» RECORDED DATA:

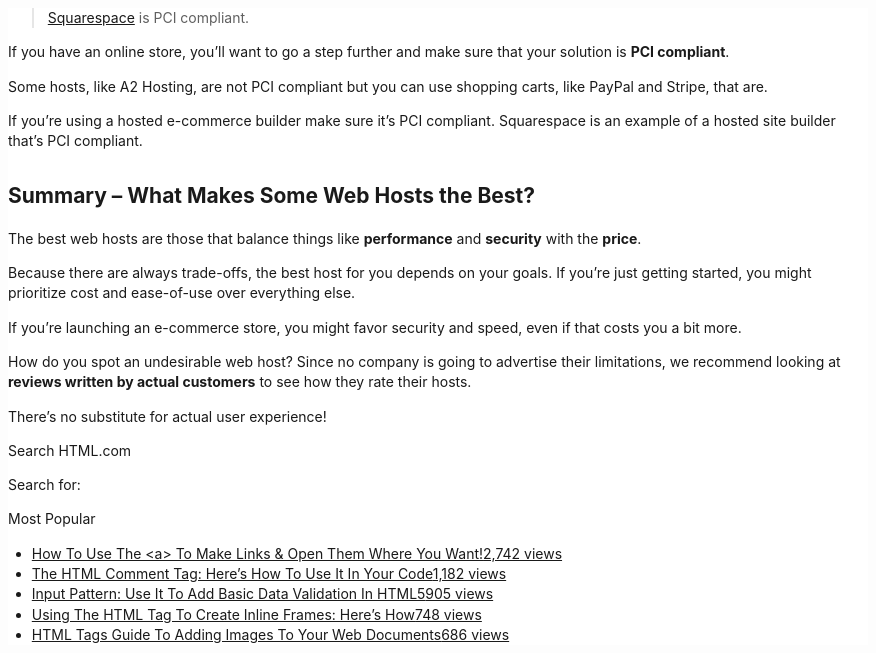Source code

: > [Squarespace](https://html.com/web-hosting/squarespace/) is PCI compliant.

If you have an online store, you’ll want to go a step further and make sure that your solution is **PCI compliant**.

Some hosts, like A2 Hosting, are not PCI compliant but you can use shopping carts, like PayPal and Stripe, that are.

If you’re using a hosted e-commerce builder make sure it’s PCI compliant. Squarespace is an example of a hosted site builder that’s PCI compliant.

<span id="Summary_8211_What_Makes_Some_Web_Hosts_the_Best">Summary – What Makes Some Web Hosts the Best?</span>
---------------------------------------------------------------------------------------------------------------

The best web hosts are those that balance things like **performance** and **security** with the **price**.

Because there are always trade-offs, the best host for you depends on your goals. If you’re just getting started, you might prioritize cost and ease-of-use over everything else.

If you’re launching an e-commerce store, you might favor security and speed, even if that costs you a bit more.

How do you spot an undesirable web host? Since no company is going to advertise their limitations, we recommend looking at **reviews written by actual customers** to see how they rate their hosts.

There’s no substitute for actual user experience!

<span id="tho-end-content" style="display: block; visibility: hidden"></span>

Search HTML.com

<span class="screen-reader-text">Search for:</span>

Most Popular

-   <a href="https://html.com/attributes/a-target/" class="popular_posts_bars_link">How To Use The &lt;a&gt; To Make Links &amp; Open Them Where You Want!</a><span class="popular_posts_bars_comment_count_hold"><a href="https://html.com/attributes/a-target/#comments" class="popular_posts_bars_comment_count">2,742 views</a><span class="popular_posts_bars_comment_count_triangle"></span></span>
-   <a href="https://html.com/tags/comment-tag/" class="popular_posts_bars_link">The HTML Comment Tag: Here’s How To Use It In Your Code</a><span class="popular_posts_bars_comment_count_hold"><a href="https://html.com/tags/comment-tag/#comments" class="popular_posts_bars_comment_count">1,182 views</a><span class="popular_posts_bars_comment_count_triangle"></span></span>
-   <a href="https://html.com/attributes/input-pattern/" class="popular_posts_bars_link">Input Pattern: Use It To Add Basic Data Validation In HTML5</a><span class="popular_posts_bars_comment_count_hold"><a href="https://html.com/attributes/input-pattern/#comments" class="popular_posts_bars_comment_count">905 views</a><span class="popular_posts_bars_comment_count_triangle"></span></span>
-   <a href="https://html.com/tags/iframe/" class="popular_posts_bars_link">Using The HTML Tag To Create Inline Frames: Here’s How</a><span class="popular_posts_bars_comment_count_hold"><a href="https://html.com/tags/iframe/#comments" class="popular_posts_bars_comment_count">748 views</a><span class="popular_posts_bars_comment_count_triangle"></span></span>
-   <a href="https://html.com/tags/img/" class="popular_posts_bars_link">HTML Tags Guide To Adding Images To Your Web Documents</a><span class="popular_posts_bars_comment_count_hold"><a href="https://html.com/tags/img/#comments" class="popular_posts_bars_comment_count">686 views</a><span class="popular_posts_bars_comment_count_triangle"></span></span>
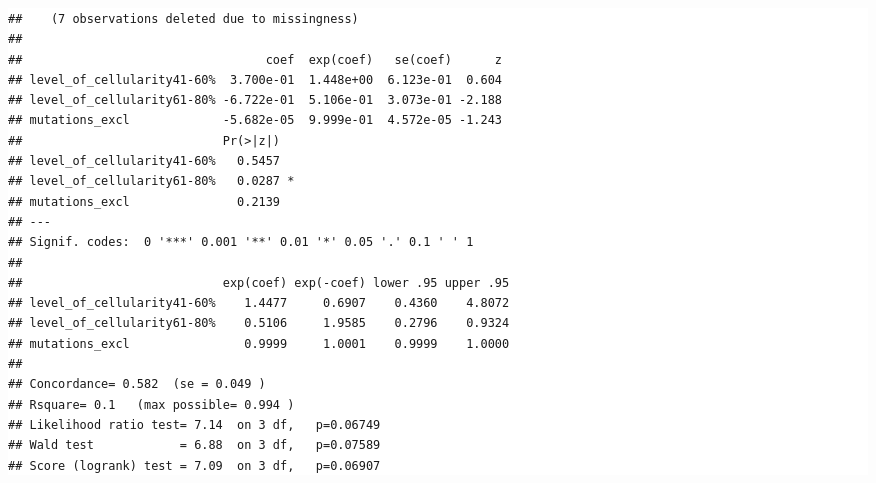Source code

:     ##    (7 observations deleted due to missingness)
    ## 
    ##                                  coef  exp(coef)   se(coef)      z
    ## level_of_cellularity41-60%  3.700e-01  1.448e+00  6.123e-01  0.604
    ## level_of_cellularity61-80% -6.722e-01  5.106e-01  3.073e-01 -2.188
    ## mutations_excl             -5.682e-05  9.999e-01  4.572e-05 -1.243
    ##                            Pr(>|z|)  
    ## level_of_cellularity41-60%   0.5457  
    ## level_of_cellularity61-80%   0.0287 *
    ## mutations_excl               0.2139  
    ## ---
    ## Signif. codes:  0 '***' 0.001 '**' 0.01 '*' 0.05 '.' 0.1 ' ' 1
    ## 
    ##                            exp(coef) exp(-coef) lower .95 upper .95
    ## level_of_cellularity41-60%    1.4477     0.6907    0.4360    4.8072
    ## level_of_cellularity61-80%    0.5106     1.9585    0.2796    0.9324
    ## mutations_excl                0.9999     1.0001    0.9999    1.0000
    ## 
    ## Concordance= 0.582  (se = 0.049 )
    ## Rsquare= 0.1   (max possible= 0.994 )
    ## Likelihood ratio test= 7.14  on 3 df,   p=0.06749
    ## Wald test            = 6.88  on 3 df,   p=0.07589
    ## Score (logrank) test = 7.09  on 3 df,   p=0.06907
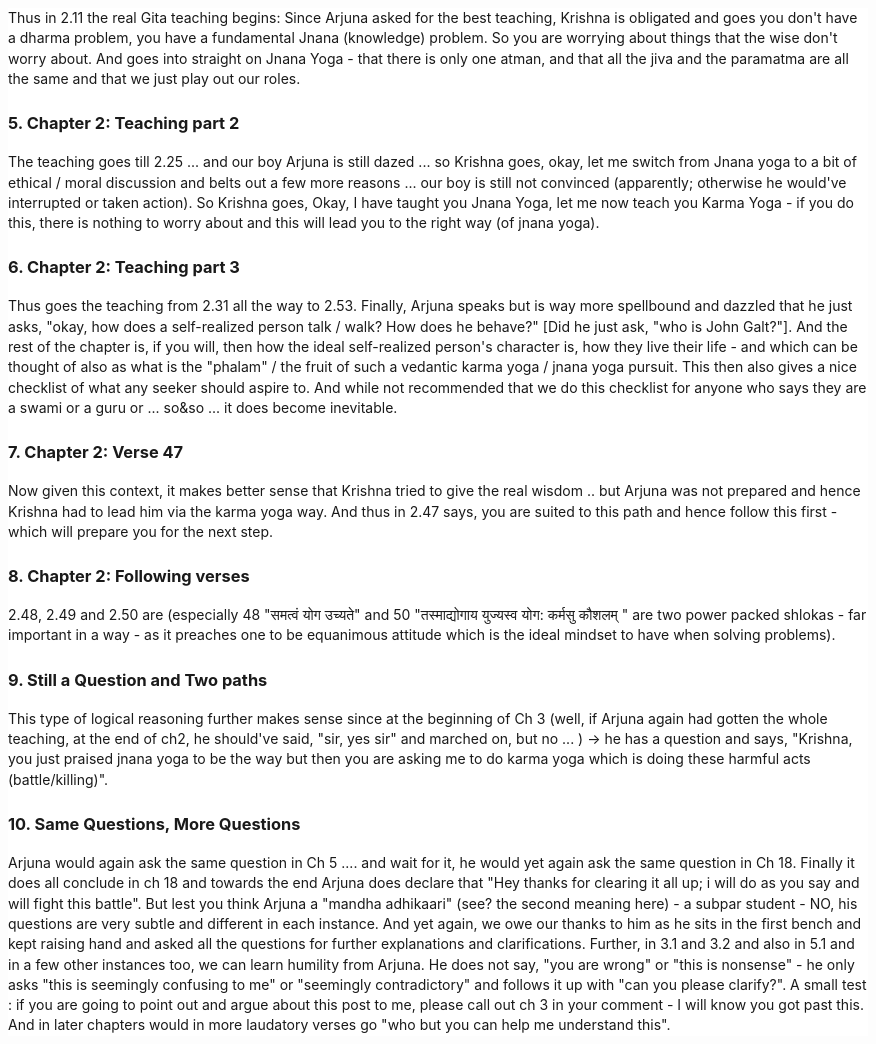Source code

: Thus in 2.11 the real Gita teaching begins: Since Arjuna asked for the best teaching, Krishna is obligated and goes you don't have a dharma problem, you have a fundamental Jnana (knowledge) problem. So you are worrying about things that the wise don't worry about. And goes into straight on Jnana Yoga - that there is only one atman, and that all the jiva and the paramatma are all the same and that we just play out our roles.

### 5. Chapter 2: Teaching part 2

The teaching goes till 2.25 ... and our boy Arjuna is still dazed ... so Krishna goes, okay, let me switch from Jnana yoga to a bit of ethical / moral discussion and belts out a few more reasons ... our boy is still not convinced (apparently; otherwise he would've interrupted or taken action). So Krishna goes, Okay, I have taught you Jnana Yoga, let me now teach you Karma Yoga - if you do this, there is nothing to worry about and this will lead you to the right way (of jnana yoga).

### 6. Chapter 2: Teaching part 3

Thus goes the teaching from 2.31 all the way to 2.53. Finally, Arjuna speaks but is way more spellbound and dazzled that he just asks, "okay, how does a self-realized person talk / walk? How does he behave?" [Did he just ask, "who is John Galt?"]. And the rest of the chapter is, if you will, then how the ideal self-realized person's character is, how they live their life - and which can be thought of also as what is the "phalam" / the fruit of such a vedantic karma yoga / jnana yoga pursuit. This then also gives a nice checklist of what any seeker should aspire to. And while not recommended that we do this checklist for anyone who says they are a swami or a guru or ... so&so ... it does become inevitable.

### 7. Chapter 2: Verse 47

Now given this context, it makes better sense that Krishna tried to give the real wisdom .. but Arjuna was not prepared and hence Krishna had to lead him via the karma yoga way. And thus in 2.47 says, you are suited to this path and hence follow this first - which will prepare you for the next step.

### 8. Chapter 2: Following verses

2.48, 2.49 and 2.50 are (especially 48 "समत्वं योग उच्यते" and 50 "तस्माद्योगाय युज्यस्व योग: कर्मसु कौशलम् " are two power packed shlokas - far important in a way - as it preaches one to be equanimous attitude which is the ideal mindset to have when solving problems).

### 9. Still a Question and Two paths

This type of logical reasoning further makes sense since at the beginning of Ch 3 (well, if Arjuna again had gotten the whole teaching, at the end of ch2, he should've said, "sir, yes sir" and marched on, but no ... ) -> he has a question and says, "Krishna, you just praised jnana yoga to be the way but then you are asking me to do karma yoga which is doing these harmful acts (battle/killing)".

### 10. Same Questions, More Questions

Arjuna would again ask the same question in Ch 5 .... and wait for it, he would yet again ask the same question in Ch 18. Finally it does all conclude in ch 18 and towards the end Arjuna does declare that "Hey thanks for clearing it all up; i will do as you say and will fight this battle". But lest you think Arjuna a "mandha adhikaari" (see? the second meaning here) - a subpar student - NO, his questions are very subtle and different in each instance. And yet again, we owe our thanks to him as he sits in the first bench and kept raising hand and asked all the questions for further explanations and clarifications. Further, in 3.1 and 3.2 and also in 5.1 and in a few other instances too, we can learn humility from Arjuna. He does not say, "you are wrong" or "this is nonsense" - he only asks "this is seemingly confusing to me" or "seemingly contradictory" and follows it up with "can you please clarify?". A small test : if you are going to point out and argue about this post to me, please call out ch 3 in your comment - I will know you got past this. And in later chapters would in more laudatory verses go "who but you can help me understand this". 

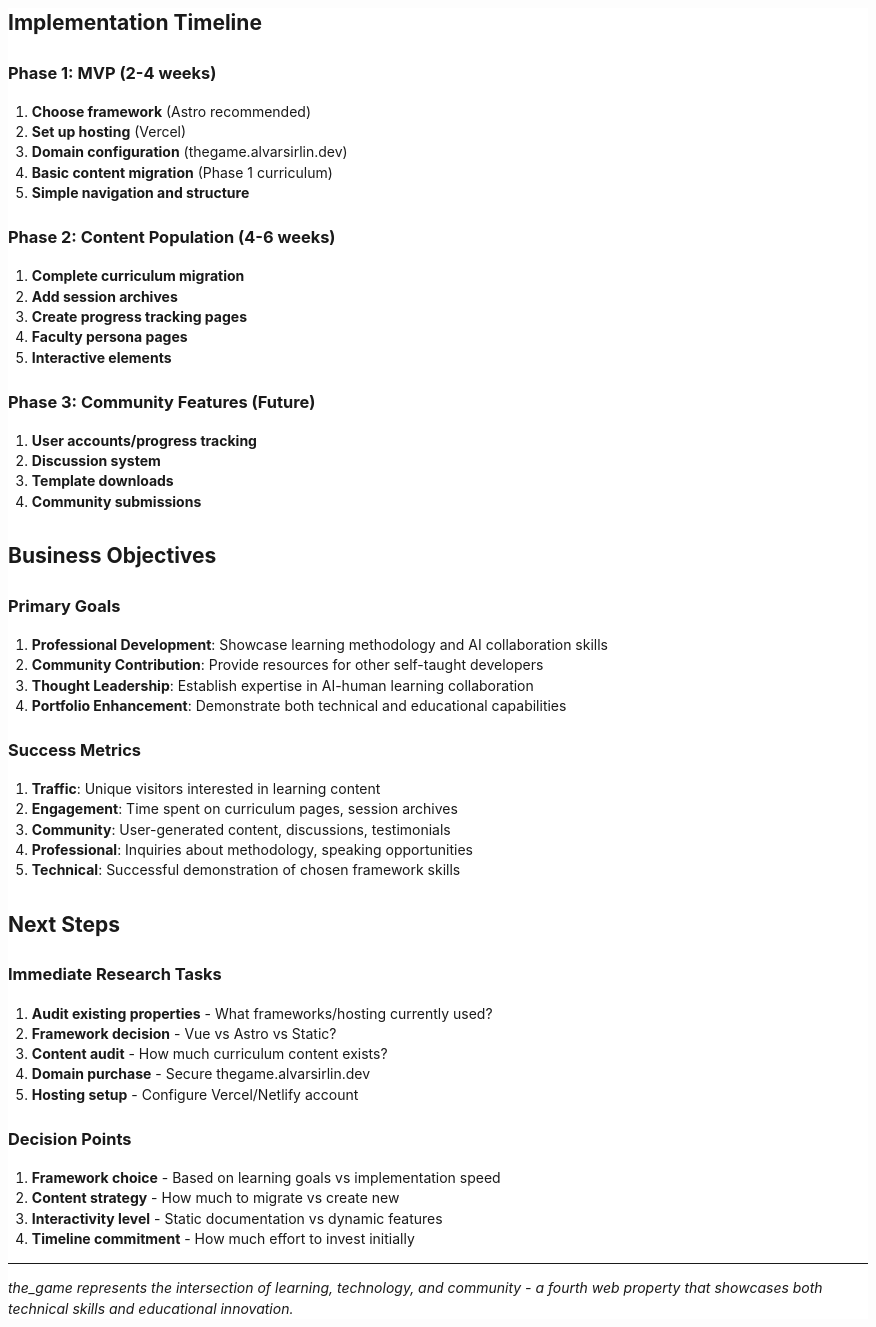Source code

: ## Implementation Timeline

### Phase 1: MVP (2-4 weeks)
1. **Choose framework** (Astro recommended)
2. **Set up hosting** (Vercel)
3. **Domain configuration** (thegame.alvarsirlin.dev)
4. **Basic content migration** (Phase 1 curriculum)
5. **Simple navigation and structure**

### Phase 2: Content Population (4-6 weeks)
1. **Complete curriculum migration**
2. **Add session archives**
3. **Create progress tracking pages**
4. **Faculty persona pages**
5. **Interactive elements**

### Phase 3: Community Features (Future)
1. **User accounts/progress tracking**
2. **Discussion system**
3. **Template downloads**
4. **Community submissions**

## Business Objectives

### Primary Goals
1. **Professional Development**: Showcase learning methodology and AI collaboration skills
2. **Community Contribution**: Provide resources for other self-taught developers
3. **Thought Leadership**: Establish expertise in AI-human learning collaboration
4. **Portfolio Enhancement**: Demonstrate both technical and educational capabilities

### Success Metrics
1. **Traffic**: Unique visitors interested in learning content
2. **Engagement**: Time spent on curriculum pages, session archives
3. **Community**: User-generated content, discussions, testimonials
4. **Professional**: Inquiries about methodology, speaking opportunities
5. **Technical**: Successful demonstration of chosen framework skills

## Next Steps

### Immediate Research Tasks
1. **Audit existing properties** - What frameworks/hosting currently used?
2. **Framework decision** - Vue vs Astro vs Static?
3. **Content audit** - How much curriculum content exists?
4. **Domain purchase** - Secure thegame.alvarsirlin.dev
5. **Hosting setup** - Configure Vercel/Netlify account

### Decision Points
1. **Framework choice** - Based on learning goals vs implementation speed
2. **Content strategy** - How much to migrate vs create new
3. **Interactivity level** - Static documentation vs dynamic features
4. **Timeline commitment** - How much effort to invest initially

---

*the_game represents the intersection of learning, technology, and community - a fourth web property that showcases both technical skills and educational innovation.*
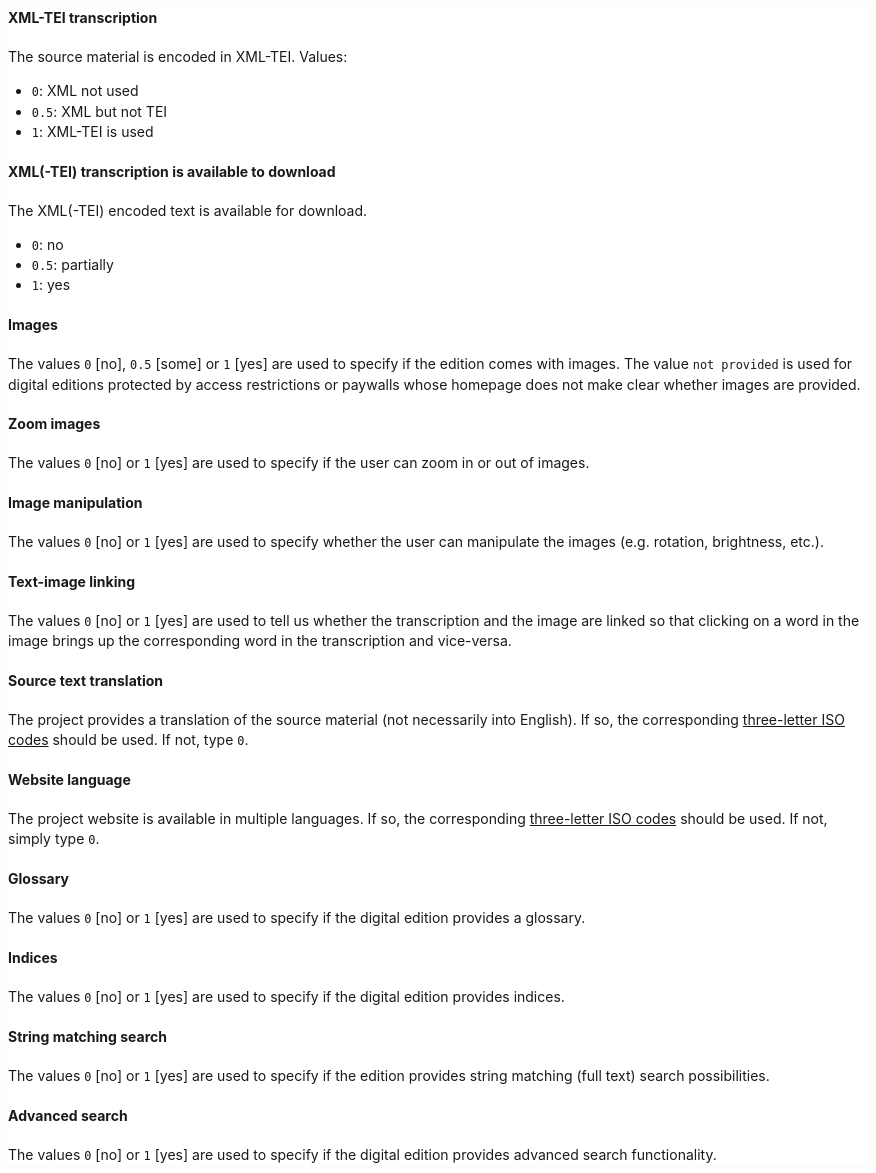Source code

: #### XML-TEI transcription
The source material is encoded in XML-TEI. Values:
* `0`: XML not used
* `0.5`: XML but not TEI
* `1`: XML-TEI is used

#### XML(-TEI) transcription is available to download
The XML(-TEI) encoded text is available for download.
* `0`: no
* `0.5`: partially
* `1`: yes

#### Images
The values `0` [no], `0.5` [some] or `1` [yes] are used to specify if the edition comes with images. The value `not provided` is used for digital editions protected by access restrictions or paywalls whose homepage does not make clear whether images are provided.

#### Zoom images
The values `0` [no] or `1` [yes] are used to specify if the user can zoom in or out of images.

#### Image manipulation
The values `0` [no] or `1` [yes] are used to specify whether the user can manipulate the images (e.g. rotation, brightness, etc.).

#### Text-image linking
The values `0` [no] or `1` [yes] are used to tell us whether the transcription and the image are linked so that clicking on a word in the image brings up the corresponding word in the transcription and vice-versa.

#### Source text translation
The project provides a translation of the source material (not necessarily into English). If so, the corresponding [three-letter ISO codes](http://www.loc.gov/standards/iso639-2/php/code_list.php) should be used. If not, type `0`.

#### Website language
The project website is available in multiple languages. If so, the corresponding [three-letter ISO codes](http://www.loc.gov/standards/iso639-2/php/code_list.php) should be used. If not, simply type `0`.

#### Glossary
The values `0` [no] or `1` [yes] are used to specify if the digital edition provides a glossary.

#### Indices
The values `0` [no] or `1` [yes] are used to specify if the digital edition provides indices.

#### String matching search
The values `0` [no] or `1` [yes] are used to specify if the edition provides string matching (full text) search possibilities.

#### Advanced search
The values `0` [no] or `1` [yes] are used to specify if the digital edition provides advanced search functionality.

» EXERCISE OBJECTIVE:
Copy the lines above that hold the word "alvarsirlin".

» OUTPUT FOR THIS TASK:
3. **Domain configuration** (thegame.alvarsirlin.dev)
4. **Domain purchase** - Secure thegame.alvarsirlin.dev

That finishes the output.